Неустанно внимателен и, можно сказать, нетерпим ко всякого рода актерствованию и амбициозной фальши Ф.М. Достоевский. Участники тайного заседания в «Бесах» подозревали друг друга, и «один перед другим принимали разные осанки». Петр Верховенский, идя на встречу с Шаговым, «постарался переделать свой недовольный вид в ласковую физиономию». А позже советует: «Сочините-ка вашу физиономию, Ставрогин: я всегда сочиняю, когда к ним (членам революционного кружка.— СМ.) вхожу. Побольше мрачности, и только, больше ничего не надо: очень нехитрая вещь». Весьма настойчиво выявляет Достоев­ский также жесты и интонации людей болезненно самолюбивых и неуверенных в себе, тщетно пытающихся сыграть какую-то импозан­тную роль. Так, Лебядкин, знакомясь с Варварой Петровной Ставро-гиной, «остановился, тупо глядя перед собой, но, однако, повернулся и сел на указанное место, у самых дверей. Сильная в себе неуверен­ность, а вместе с тем наглость и какая-то беспрерывная раздражитель­ность сказывалась в выражении его физиономии. Он трусил ужасно <...> видимо боялся за каждое движение своего неуклюжего тела <...> Капитан замер на стуле с своею шляпой и перчатками в руках и не сводя бессмысленного взгляда своего со строгого лица Варвары Пет­ровны. Ему, может быть, и хотелось бы внимательно осмотреться, но он пока еще не решался». В подобных эпизодах Достоевский художе­ственно постигает ту закономерность человеческой психики, которую много позже охарактеризовал М.М. Бахтин: «Человек <...> болезненно дорожащий производимым им внешним впечатлением, но не уверен­ный в нем, самолюбивый, теряет правильную <...> установку по отношению к своему телу, становится неповоротливым, не знает, куда деть руки, ноги; это происходит потому, что <...> контекст его само­сознания путается контекстом сознания о нем другого...»1.

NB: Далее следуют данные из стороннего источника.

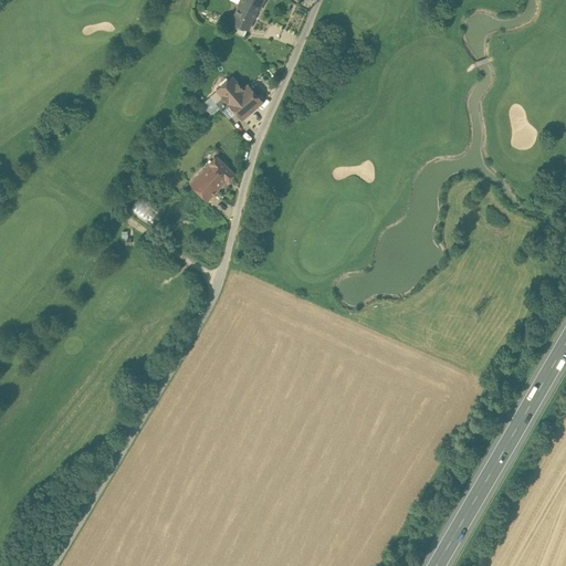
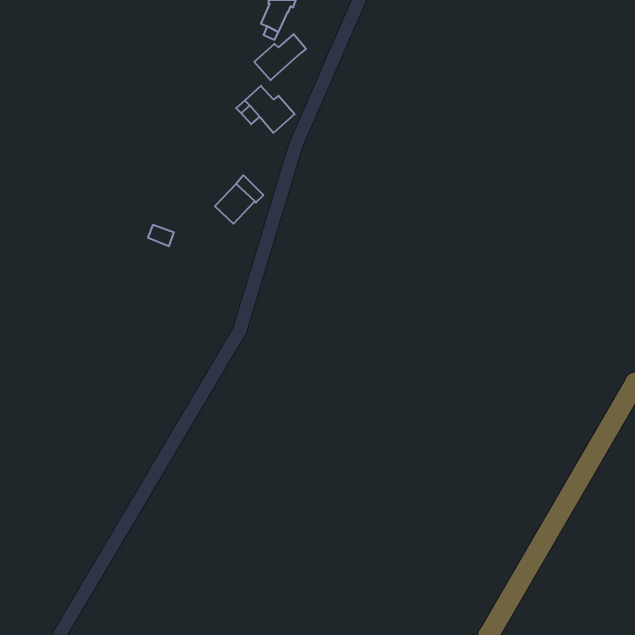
building: none -> [254,34,306,80]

Движения, позы и жесты, высказывания (и их интонации) высту­пают в реалистической литературе как индивидуальная характеристика персонажа. Достаточно вспомнить, к примеру, осторожного, вкрадчи­вого, боязливого Беликова у Чехова или противоположных ему по «стилю поведения» героев Достоевского — Настасью Филипповну и Ипполита, не умеющих и не желающих сдерживать свои импульсы.

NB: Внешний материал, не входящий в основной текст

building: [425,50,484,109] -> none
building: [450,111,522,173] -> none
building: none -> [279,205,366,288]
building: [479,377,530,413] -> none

В обрисовке поведения персонажей других писателей-реалистов нередко на первый план выступают игровые начала. Так, в «Беспри­даннице» А.Н. Островского противопоставлены друг другу проникно­венный артистизм искренней и доверчивой Ларисы и жестокие «игры» Паратова (злые шутки и издевательства над Карандншевым). Шутов­ство Федора Павловича Карамазова у Достоевского стало «второй природой» этого персонажа и обрисовано как следствие непрерывного самообмана грубого эгоиста. Герои, неспособные к шутке и веселью, предстают как отчужденные от «живой жизни»: угрюмство Сальери в сцене со слепым скрипачом; осмотрительные дамы и «несколько девиц, неулыбающихся лиц» в «Евгении Онегине»; «маскообразное», непод­вижное лицо Ставрогина в «Бесах»; неизменно серьезный и внутренне холодный облик чеховской Лидии Волчаниновой.

Предметом неоднозначного освещения в реалистической литера­туре стали этикетные действия героев. Несомненной ценностью в романе Достоевского «Братья Карамазовы» обладает традиционное приветствие старца иеромонахами: «Вся церемония произошла весьма серьезно, вовсе не как вседневный обряд какой-нибудь, а почти с каким-то чувством». А этикет как повод к самоутверждению, средство обмана, следствие поверхностно усвоенных веяний, признак иерархи­ческого мышления получает негативную оценку у русских писателей. Напомним знаменитое гоголевское отступление в 3-й главе «Мертвых душ»: «Надобно сказать, что у нас на Руси, если и не угнались еще кое в чем другом за иностранцами, то далеко перегнали их в умении обращаться. Пересчитать нельзя всех оттенков и тонкостей нашего обращения. <...> У нас не то: у нас есть такие мудрецы, которые с помещиком, имеющим двести душ, будут говорить совсем иначе, нежели с тем, у которого их триста, а с тем, у которого их триста, будут говорить опять не так, как с тем, у которого их пятьсот, а с тем, у которого их пятьсот, опять не так, как с тем, у которого их восемьсот,— словом, хоть восходи до миллиона, все найдутся оттенки». Прямо-таки виртуозами этикетности, выявляющей социально-иерархические дис­танции, оказываются купцы в «Бесприданнице» Островского: Кнуров солидно неразговорчив в общении с Огудаловой, Карандышева замал­чивает; под стать Кнурову Вожеватов, позволяющий себе небрежно-приказывающий тон с Огудаловой и едко насмешливый —с Карандышевым. Забегая вперед, отметим, что данная традиция осве­щения этикетного поведения подхвачена А.И. Солженицыным в рас­сказе «Матренин двор». В финале повести сопоставлены по контрасту обрядовые причитания сестер Матрены, мужниной родни, в «подтек­сте» которых—своеобразная «политика», и плач приемной дочери Киры, рыдавшей «простым рыданием нашего века».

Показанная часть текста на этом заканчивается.